O delegado-geral afirma desconhecer essa “cota de munições e afirma que o policial sempre será ressarcido ao comprovar seu uso. “Já na questão dos treinamentos, eles são vinculados à Escola de Polícia, onde existe munição remanufaturada específica para essa finalidade. Então, os policiais precisam entrar em contato com o delegado divisional responsável e marcar o treino. Nós até incentivamos que façam isso”, rebate.

Conforme os investigadores, também faltam armas não-letais para uso nas campanas e abordagens. Reis confirma a informação e adianta que esses equipamentos nem serão comprados. “Nossos policiais civis atuam em situações diferentes de manifestações de rua ou jogos de futebol, então não temos previsão de adquirir armas assim”, frisa o delegado, que aproveita para citar investimentos recentes em coletes balísticos e 160 pistolas Glock, consideradas as melhores do mundo. “Já compramos para os grupos especiais e a tendência é ampliar para todas as unidades”, promete.

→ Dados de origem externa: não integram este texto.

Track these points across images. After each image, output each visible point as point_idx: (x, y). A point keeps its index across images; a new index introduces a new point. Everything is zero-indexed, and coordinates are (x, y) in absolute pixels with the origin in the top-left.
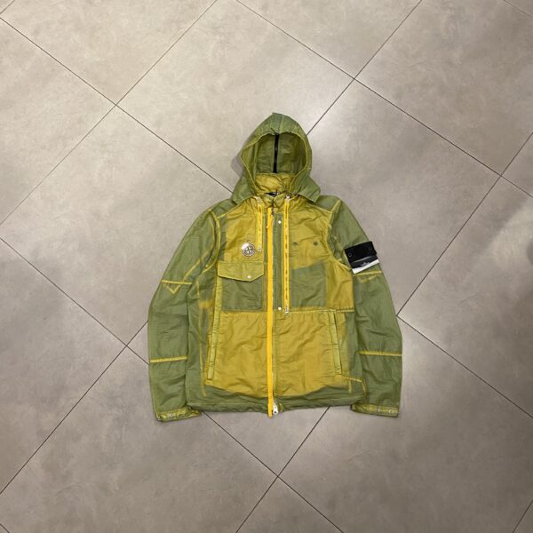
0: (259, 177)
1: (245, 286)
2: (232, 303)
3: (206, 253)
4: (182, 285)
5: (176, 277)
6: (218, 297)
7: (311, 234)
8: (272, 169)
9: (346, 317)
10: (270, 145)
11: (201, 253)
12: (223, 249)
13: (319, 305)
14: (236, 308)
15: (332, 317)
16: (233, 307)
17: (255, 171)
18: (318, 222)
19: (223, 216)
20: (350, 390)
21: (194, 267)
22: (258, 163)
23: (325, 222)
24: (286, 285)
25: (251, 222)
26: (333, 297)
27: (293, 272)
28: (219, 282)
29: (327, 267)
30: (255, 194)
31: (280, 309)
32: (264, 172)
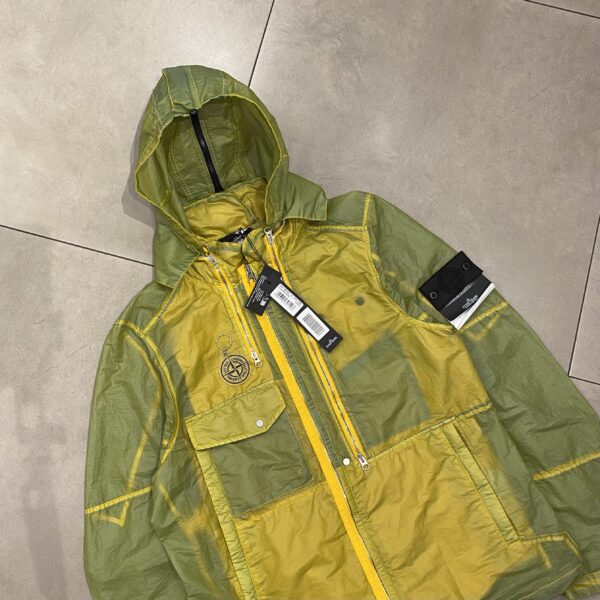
0: (191, 213)
1: (259, 445)
2: (249, 494)
3: (152, 414)
4: (131, 501)
5: (111, 489)
6: (215, 493)
7: (343, 287)
8: (211, 185)
9: (481, 424)
10: (187, 140)
11: (142, 418)
12: (183, 391)
13: (418, 422)
14: (262, 502)
15: (454, 433)
16: (254, 501)
17: (178, 206)
18: (346, 256)
19: (153, 322)
20: (548, 564)
21: (139, 453)
22: (178, 186)
23: (360, 251)
24: (338, 408)
25: (215, 311)
26: (439, 394)
27: (340, 377)
28: (203, 460)
29: (403, 339)
30: (199, 251)
31: (346, 462)
32: (196, 199)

Enquanto aguardam a chegada dessas armas e torcem para que tenham mais recursos que facilitem seu trabalho, os policiais lidam com a mais forte semelhança entre realidade e ficção: o trabalho excessivo. “Sempre vemos nas séries que os policiais passam noites em campana, ficam longe dos filhos e enfrentam conflitos familiares por conta dessa ausência. Eu já saí da ceia de Natal porque aconteceu uma chacina e tive que iniciar a investigação no local do crime. Acabei com a festa em casa, mas localizei e prendi os autores. É uma escolha que precisamos fazer todos os dias para alcançar resultados em nossa função”, exemplifica um investigador.